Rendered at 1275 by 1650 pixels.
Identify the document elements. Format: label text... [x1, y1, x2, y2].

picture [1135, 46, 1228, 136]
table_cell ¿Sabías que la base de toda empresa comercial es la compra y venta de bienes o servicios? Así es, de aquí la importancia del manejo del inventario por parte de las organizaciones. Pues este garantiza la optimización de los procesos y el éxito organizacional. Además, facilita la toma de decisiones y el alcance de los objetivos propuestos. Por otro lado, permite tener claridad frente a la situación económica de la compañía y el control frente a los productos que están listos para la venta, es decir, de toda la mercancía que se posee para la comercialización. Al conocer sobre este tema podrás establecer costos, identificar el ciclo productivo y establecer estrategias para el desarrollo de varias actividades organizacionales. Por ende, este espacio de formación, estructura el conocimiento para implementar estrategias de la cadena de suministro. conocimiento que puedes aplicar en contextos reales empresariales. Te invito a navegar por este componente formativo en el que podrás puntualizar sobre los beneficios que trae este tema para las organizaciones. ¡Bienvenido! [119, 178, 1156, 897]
- - - - - - -
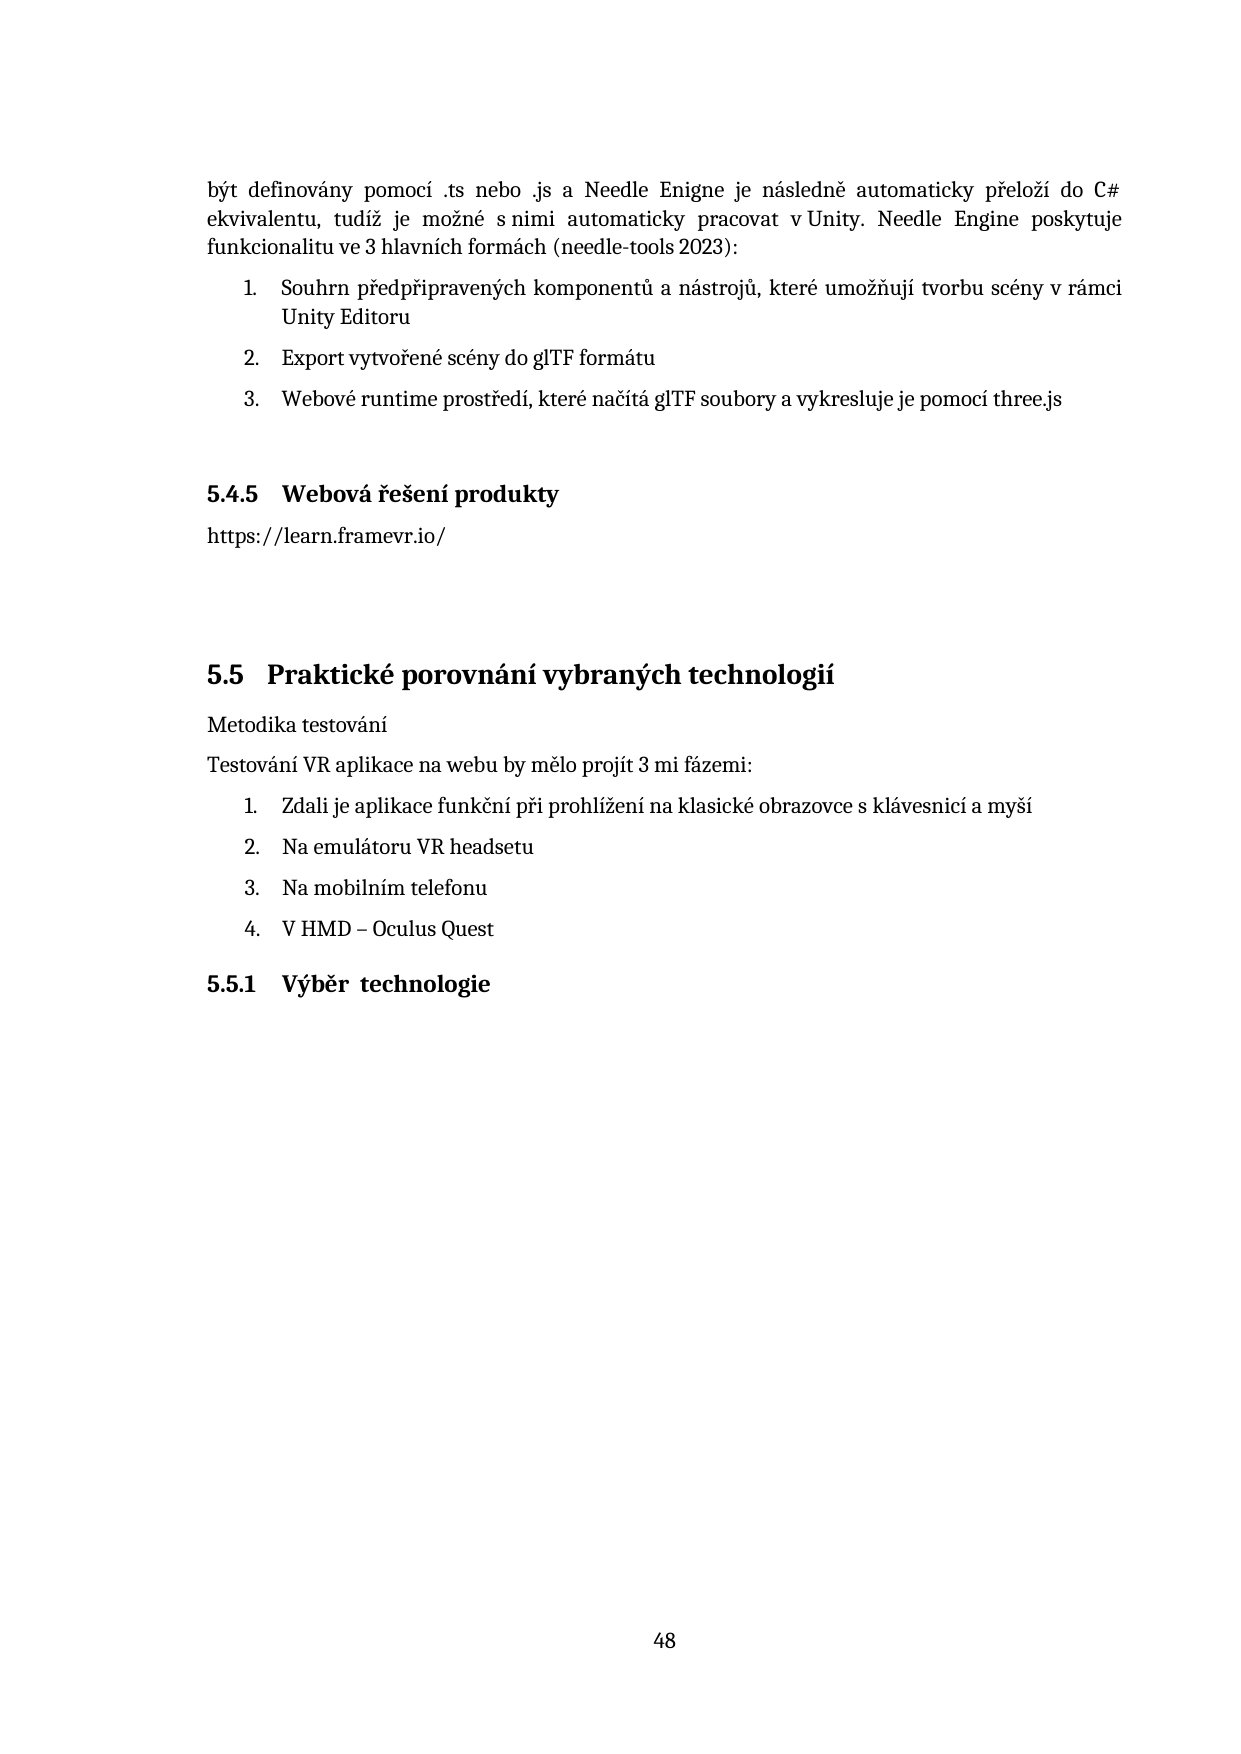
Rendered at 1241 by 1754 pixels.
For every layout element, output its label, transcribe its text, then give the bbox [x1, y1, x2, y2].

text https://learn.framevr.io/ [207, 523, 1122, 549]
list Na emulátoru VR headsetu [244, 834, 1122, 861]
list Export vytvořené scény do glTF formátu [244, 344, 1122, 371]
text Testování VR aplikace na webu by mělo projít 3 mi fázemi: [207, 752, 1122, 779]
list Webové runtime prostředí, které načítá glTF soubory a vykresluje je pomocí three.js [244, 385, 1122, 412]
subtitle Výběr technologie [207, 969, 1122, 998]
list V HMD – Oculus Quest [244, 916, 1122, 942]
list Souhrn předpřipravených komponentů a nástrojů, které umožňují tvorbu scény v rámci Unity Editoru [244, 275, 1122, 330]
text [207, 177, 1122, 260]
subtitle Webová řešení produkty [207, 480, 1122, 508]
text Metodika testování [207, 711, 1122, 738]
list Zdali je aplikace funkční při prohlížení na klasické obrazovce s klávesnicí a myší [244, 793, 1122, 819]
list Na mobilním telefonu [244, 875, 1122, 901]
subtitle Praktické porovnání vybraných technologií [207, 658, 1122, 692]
- - - - - - -
Wherever a line of the data above contains "pixels", copy that line.

Rendered at 1275 by 1650 pixels.
Rendered at 1241 by 1754 pixels.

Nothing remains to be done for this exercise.